Revenue up, gross margins up.

BTW:
Who cares about "Quadro, Tesla and GTX750TI"? Either you include the whole discrete gpu market or nothing.

Fact is nVidia's GPU business is on a new record course. Fact is also that the overall discrete shipment is down from last year. And nVidia did this without increasing their market share.

So they are selling more and more GPUs to gamers instead of OEMs. Their Quadro, Tesla and vGPU business is getting stronger and stronger.

People still underestimate nVidia.
 

blackened23

Diamond Member
Jul 26, 2011
8,548
2
0
I think the answer lies somewhere in between. dGPUs aren't dying tomorrow, but I also don't think dGPUs will be around 15 years from now.

As things are it is still a profitable industry. As such, if there is demand, NV and AMD will see fit to create them.

And when there isn't demand, NV and AMD have hedged their bets to expand beyond dGPUs. NV is big on the mobile market with a focus on performance per watt; they sell a ton of mobile dGPUs and use their same technology in tegra/quadro. The same R+D dollars spent on Maxwell is also spent on Tegra/Quadro/Tesla, their entire product stack.

While AMD has hedged their bets on Windows portables with their APUs. I still feel AMD needs a breakthrough in performance per watt to better compete with intel, CPU performance IS important for mobile form factors and OEMs have made this abundantly clear. Be that as it may.....this is AMD's to expand past dGPUs once it becomes unsustainable. Which isn't anytime soon.

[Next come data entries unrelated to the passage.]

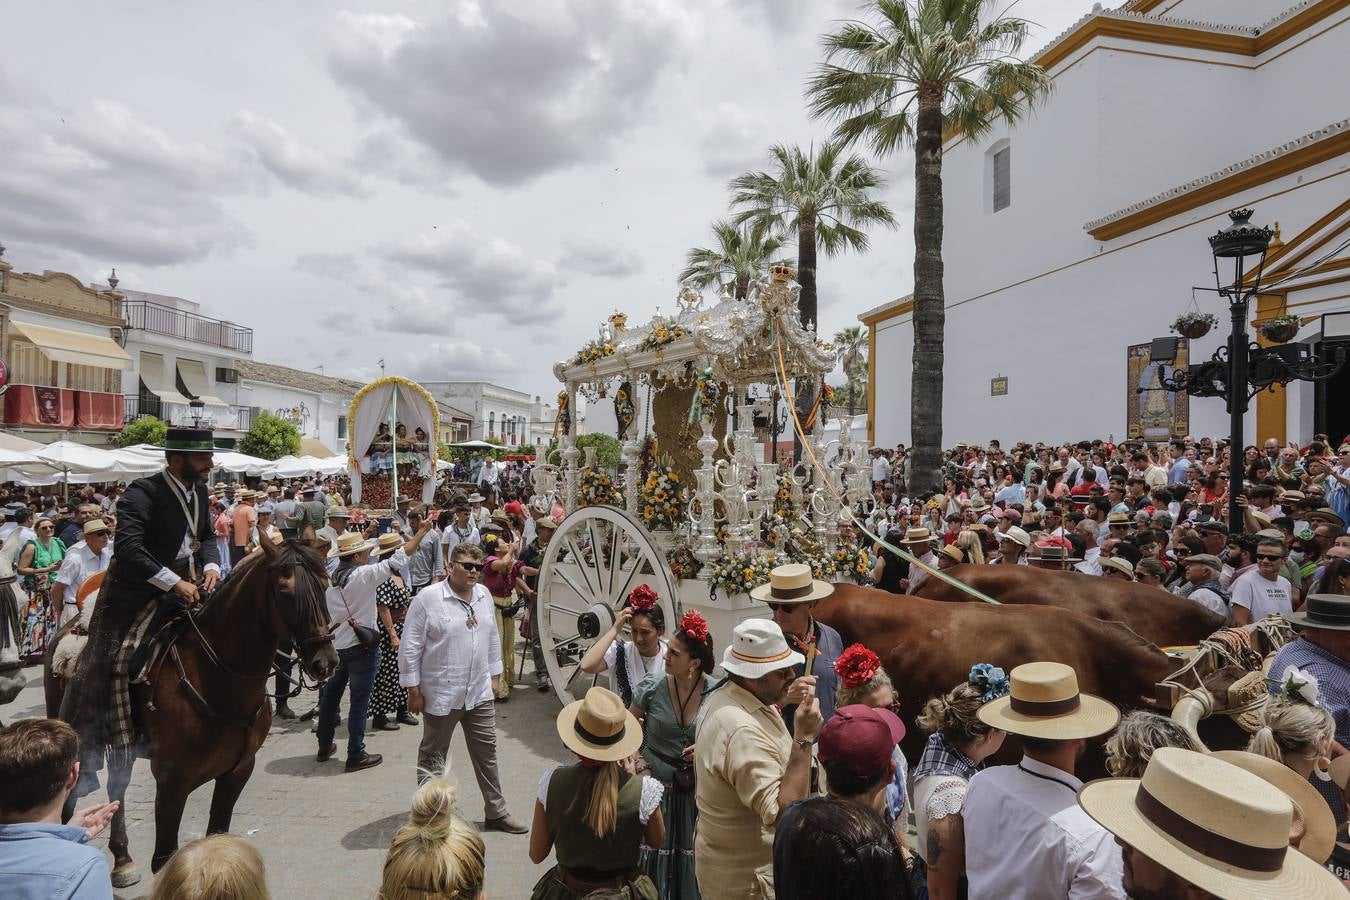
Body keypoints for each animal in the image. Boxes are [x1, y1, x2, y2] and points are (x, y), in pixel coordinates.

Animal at [45, 539, 337, 885]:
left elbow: (218, 836)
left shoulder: (238, 771)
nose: (325, 662)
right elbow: (165, 858)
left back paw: (123, 859)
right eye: (285, 590)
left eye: (325, 584)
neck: (215, 677)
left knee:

Regardless, like I said, answer is somewhere in the middle. Last forever? Probably not. Dying tomorrow? Heck no. I see people in this thread talking like dGPUs will disappear 6 months from now. Not the case.
 

AtenRa

Lifer
Feb 2, 2009
14,003
3,361
136
Both AMD and NVIDIA can sell APUs (x86/ARM) to substitute the entry level dGPU volume decline. Since both of them use the same architecture from bottom to highest GPGPU cards, then there is no problem even if we only have $200 and up dGPUs in desktop.